[Extracted data entries]
----

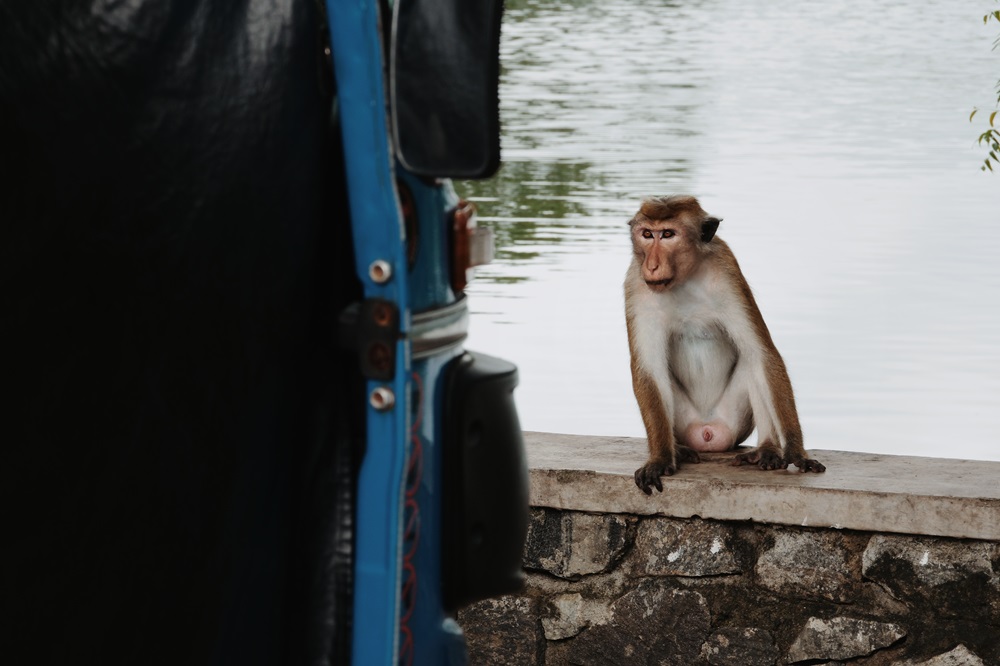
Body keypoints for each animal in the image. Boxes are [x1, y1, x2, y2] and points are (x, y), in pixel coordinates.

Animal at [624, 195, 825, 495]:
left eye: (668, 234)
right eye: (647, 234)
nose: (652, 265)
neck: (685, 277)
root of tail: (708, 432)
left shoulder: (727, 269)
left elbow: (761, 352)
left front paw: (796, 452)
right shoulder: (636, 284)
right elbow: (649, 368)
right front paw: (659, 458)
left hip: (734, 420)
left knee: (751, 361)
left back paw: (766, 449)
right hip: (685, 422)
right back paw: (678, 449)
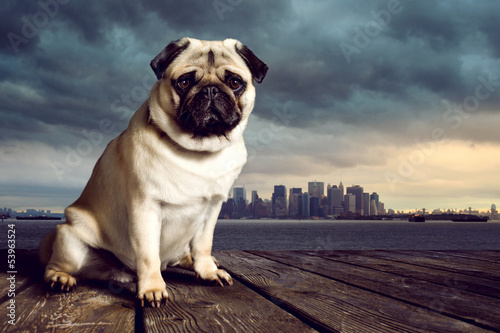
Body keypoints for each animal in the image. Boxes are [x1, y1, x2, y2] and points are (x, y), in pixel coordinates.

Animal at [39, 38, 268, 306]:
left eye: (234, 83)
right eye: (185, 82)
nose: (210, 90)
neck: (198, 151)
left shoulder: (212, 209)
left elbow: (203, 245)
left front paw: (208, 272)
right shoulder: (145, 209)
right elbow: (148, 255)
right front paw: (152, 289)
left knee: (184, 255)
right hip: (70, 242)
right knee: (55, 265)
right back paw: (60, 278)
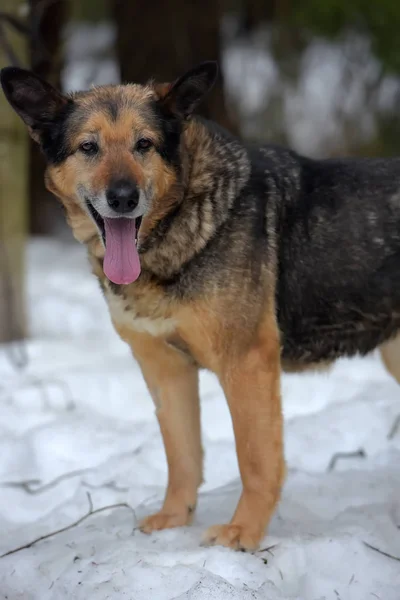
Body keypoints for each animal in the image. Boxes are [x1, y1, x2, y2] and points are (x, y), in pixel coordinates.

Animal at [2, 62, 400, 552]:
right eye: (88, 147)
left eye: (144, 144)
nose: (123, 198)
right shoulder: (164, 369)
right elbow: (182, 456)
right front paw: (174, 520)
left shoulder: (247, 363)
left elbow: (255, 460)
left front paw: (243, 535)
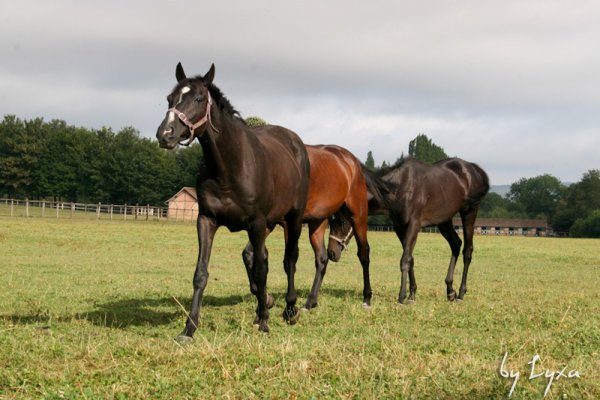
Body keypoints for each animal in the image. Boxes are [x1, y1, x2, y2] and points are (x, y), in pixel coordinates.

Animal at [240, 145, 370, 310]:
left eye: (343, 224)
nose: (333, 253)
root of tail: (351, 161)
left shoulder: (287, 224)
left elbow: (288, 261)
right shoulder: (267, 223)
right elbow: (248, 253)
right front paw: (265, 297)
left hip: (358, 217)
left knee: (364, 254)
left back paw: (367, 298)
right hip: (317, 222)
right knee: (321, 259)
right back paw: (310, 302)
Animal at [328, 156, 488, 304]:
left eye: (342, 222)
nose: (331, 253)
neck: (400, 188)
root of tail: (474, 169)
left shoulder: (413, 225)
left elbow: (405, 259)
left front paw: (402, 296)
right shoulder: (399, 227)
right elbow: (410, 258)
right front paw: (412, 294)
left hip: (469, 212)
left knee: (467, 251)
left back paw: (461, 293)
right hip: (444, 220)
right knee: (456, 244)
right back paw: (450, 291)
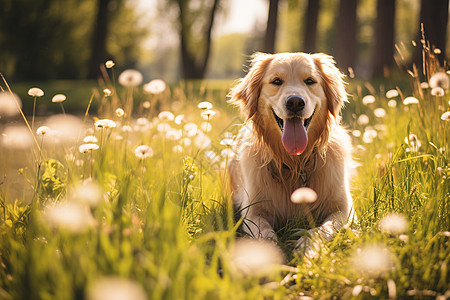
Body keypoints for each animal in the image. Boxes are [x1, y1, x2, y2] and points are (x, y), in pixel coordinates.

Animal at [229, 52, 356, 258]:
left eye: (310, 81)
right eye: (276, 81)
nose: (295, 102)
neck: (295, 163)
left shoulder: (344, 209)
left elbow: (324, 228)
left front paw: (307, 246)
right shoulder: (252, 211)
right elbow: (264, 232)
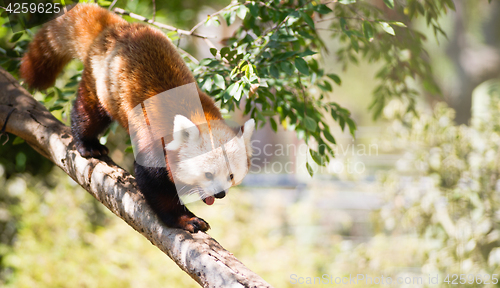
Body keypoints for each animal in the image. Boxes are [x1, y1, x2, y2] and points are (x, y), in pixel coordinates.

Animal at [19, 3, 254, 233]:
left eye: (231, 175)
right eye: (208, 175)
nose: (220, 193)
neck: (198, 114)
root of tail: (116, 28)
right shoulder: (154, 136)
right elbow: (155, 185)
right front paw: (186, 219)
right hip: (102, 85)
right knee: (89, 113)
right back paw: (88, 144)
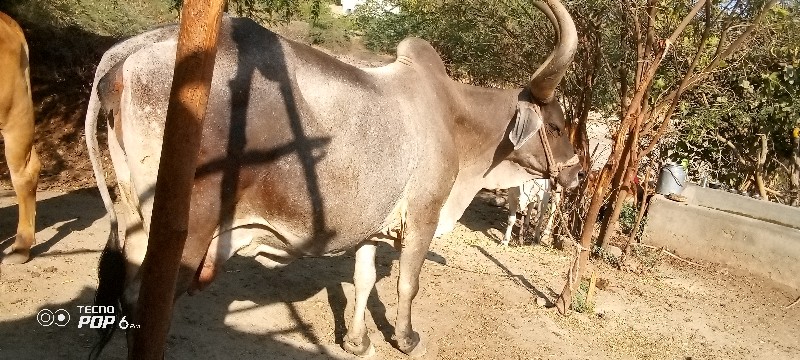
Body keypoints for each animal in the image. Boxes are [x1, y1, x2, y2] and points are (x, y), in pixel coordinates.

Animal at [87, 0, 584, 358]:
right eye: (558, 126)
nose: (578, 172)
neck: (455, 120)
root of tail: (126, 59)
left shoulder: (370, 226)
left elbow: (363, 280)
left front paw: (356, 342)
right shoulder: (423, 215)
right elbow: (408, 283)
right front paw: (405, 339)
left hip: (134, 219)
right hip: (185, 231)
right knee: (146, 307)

----

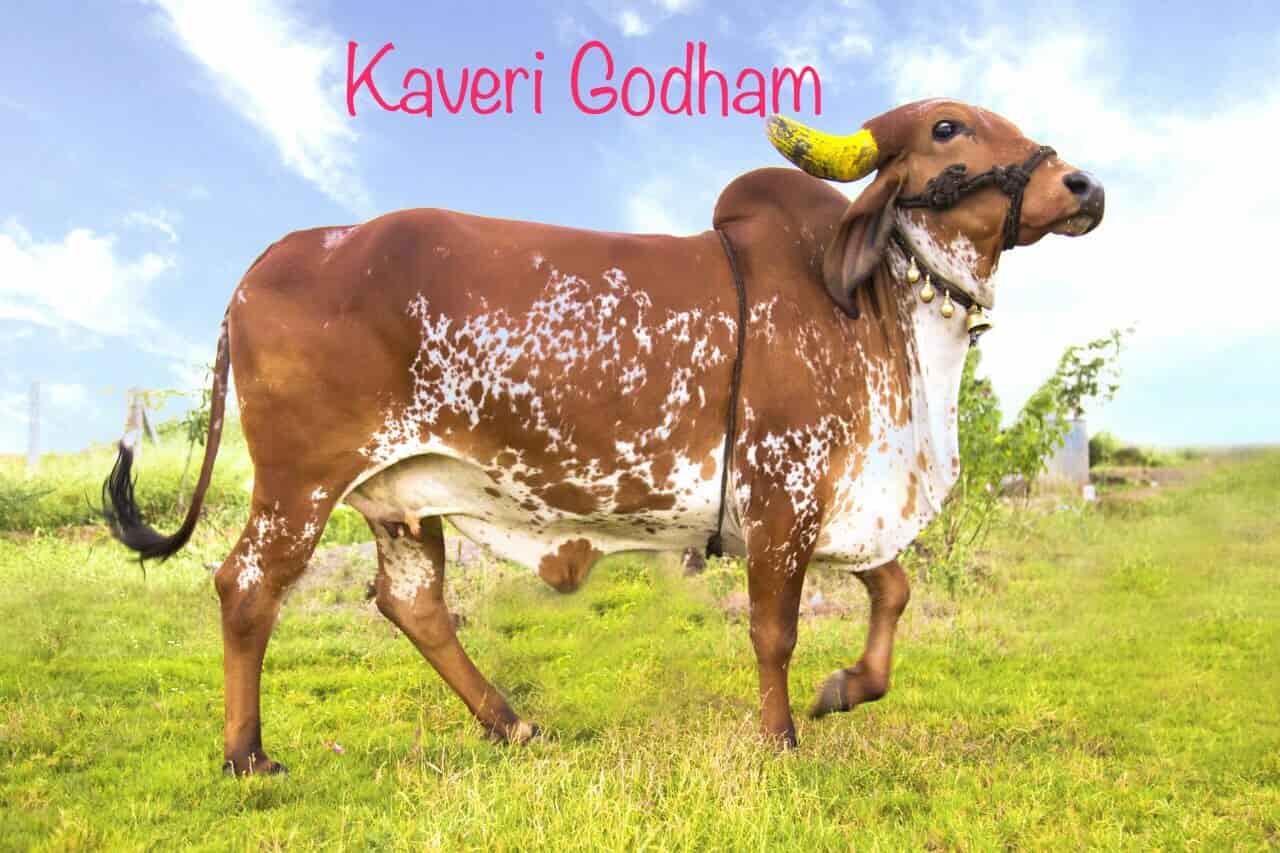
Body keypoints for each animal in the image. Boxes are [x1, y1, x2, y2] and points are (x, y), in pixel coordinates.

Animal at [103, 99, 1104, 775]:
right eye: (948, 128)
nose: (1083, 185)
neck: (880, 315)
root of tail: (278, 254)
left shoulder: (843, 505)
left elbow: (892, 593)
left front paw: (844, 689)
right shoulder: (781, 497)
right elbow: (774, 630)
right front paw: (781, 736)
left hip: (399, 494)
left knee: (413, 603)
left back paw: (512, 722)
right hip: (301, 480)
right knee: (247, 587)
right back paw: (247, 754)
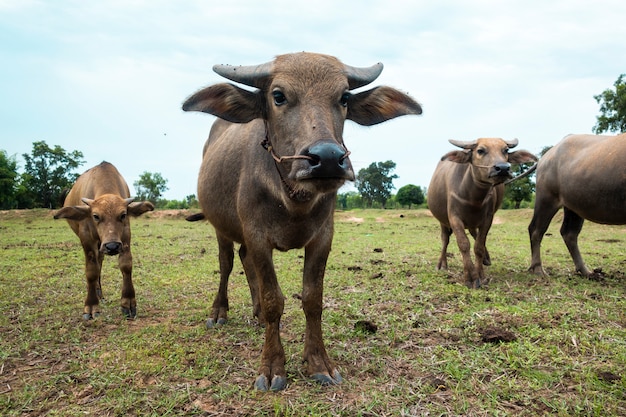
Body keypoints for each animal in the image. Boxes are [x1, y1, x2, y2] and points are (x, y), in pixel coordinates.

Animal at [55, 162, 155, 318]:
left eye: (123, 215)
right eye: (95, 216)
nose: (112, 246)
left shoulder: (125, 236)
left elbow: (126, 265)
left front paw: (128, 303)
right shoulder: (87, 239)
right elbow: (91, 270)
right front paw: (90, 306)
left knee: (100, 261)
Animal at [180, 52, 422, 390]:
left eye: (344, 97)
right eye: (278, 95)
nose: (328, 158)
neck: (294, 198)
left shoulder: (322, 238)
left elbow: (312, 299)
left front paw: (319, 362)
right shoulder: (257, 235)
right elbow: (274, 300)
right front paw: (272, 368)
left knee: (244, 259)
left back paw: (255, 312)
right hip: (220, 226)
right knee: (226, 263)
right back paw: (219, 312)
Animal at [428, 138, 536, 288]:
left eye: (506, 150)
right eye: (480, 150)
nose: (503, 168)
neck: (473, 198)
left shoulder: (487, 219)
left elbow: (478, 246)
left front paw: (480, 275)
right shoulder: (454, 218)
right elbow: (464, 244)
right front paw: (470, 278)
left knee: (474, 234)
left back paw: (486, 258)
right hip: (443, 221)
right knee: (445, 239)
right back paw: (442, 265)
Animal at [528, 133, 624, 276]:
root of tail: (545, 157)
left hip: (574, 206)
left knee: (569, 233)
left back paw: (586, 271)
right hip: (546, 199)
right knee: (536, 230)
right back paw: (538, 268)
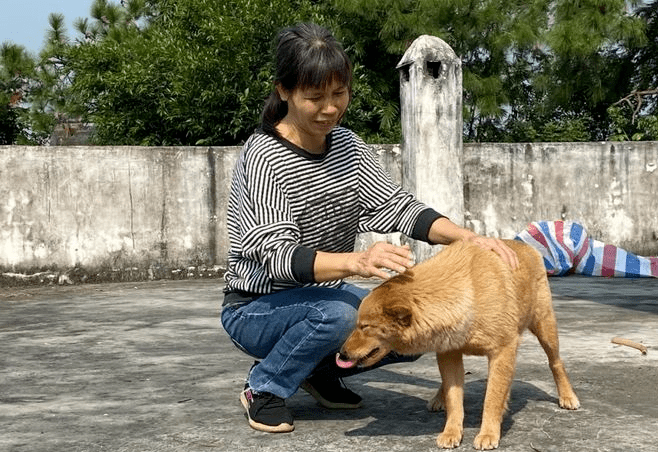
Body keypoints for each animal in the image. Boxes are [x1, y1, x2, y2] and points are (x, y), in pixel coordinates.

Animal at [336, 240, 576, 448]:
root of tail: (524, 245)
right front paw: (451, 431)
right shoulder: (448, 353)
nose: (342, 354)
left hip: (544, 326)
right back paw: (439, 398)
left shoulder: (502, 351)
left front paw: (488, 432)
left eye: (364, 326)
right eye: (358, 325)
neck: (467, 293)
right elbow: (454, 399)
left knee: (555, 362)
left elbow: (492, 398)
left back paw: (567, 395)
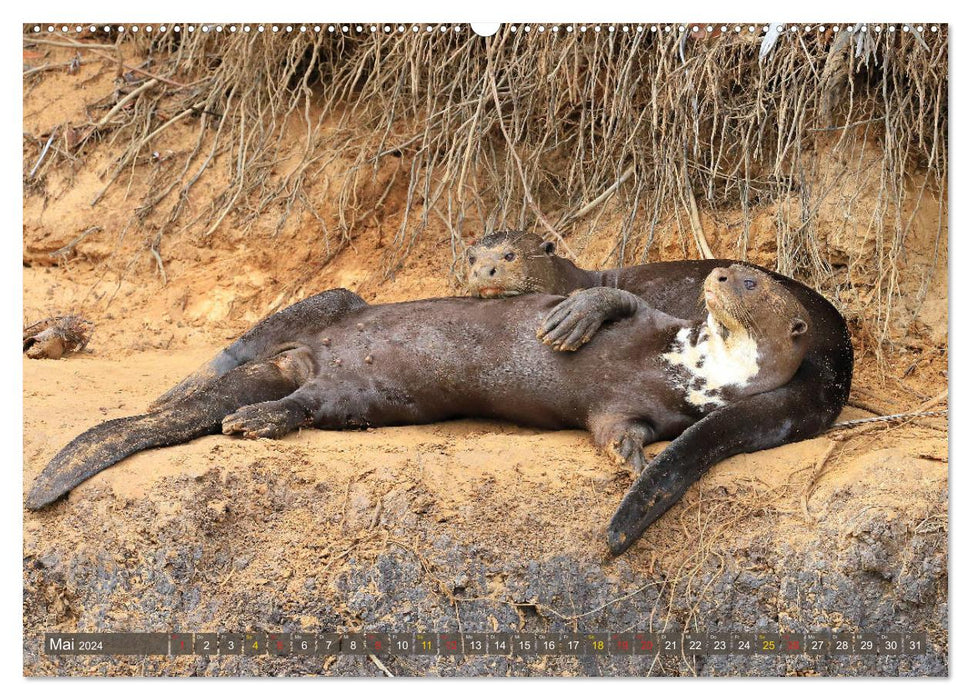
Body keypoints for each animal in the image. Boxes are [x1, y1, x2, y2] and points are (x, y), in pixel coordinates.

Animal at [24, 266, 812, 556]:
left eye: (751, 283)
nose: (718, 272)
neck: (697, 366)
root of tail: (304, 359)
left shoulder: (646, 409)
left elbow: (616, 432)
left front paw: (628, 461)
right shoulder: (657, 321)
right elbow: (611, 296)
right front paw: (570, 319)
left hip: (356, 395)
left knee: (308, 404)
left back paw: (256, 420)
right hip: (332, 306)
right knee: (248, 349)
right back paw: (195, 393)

----

**Try it**
How many lines of the entries above include the word "neck"? Reply with the number alone.

**Result below**
11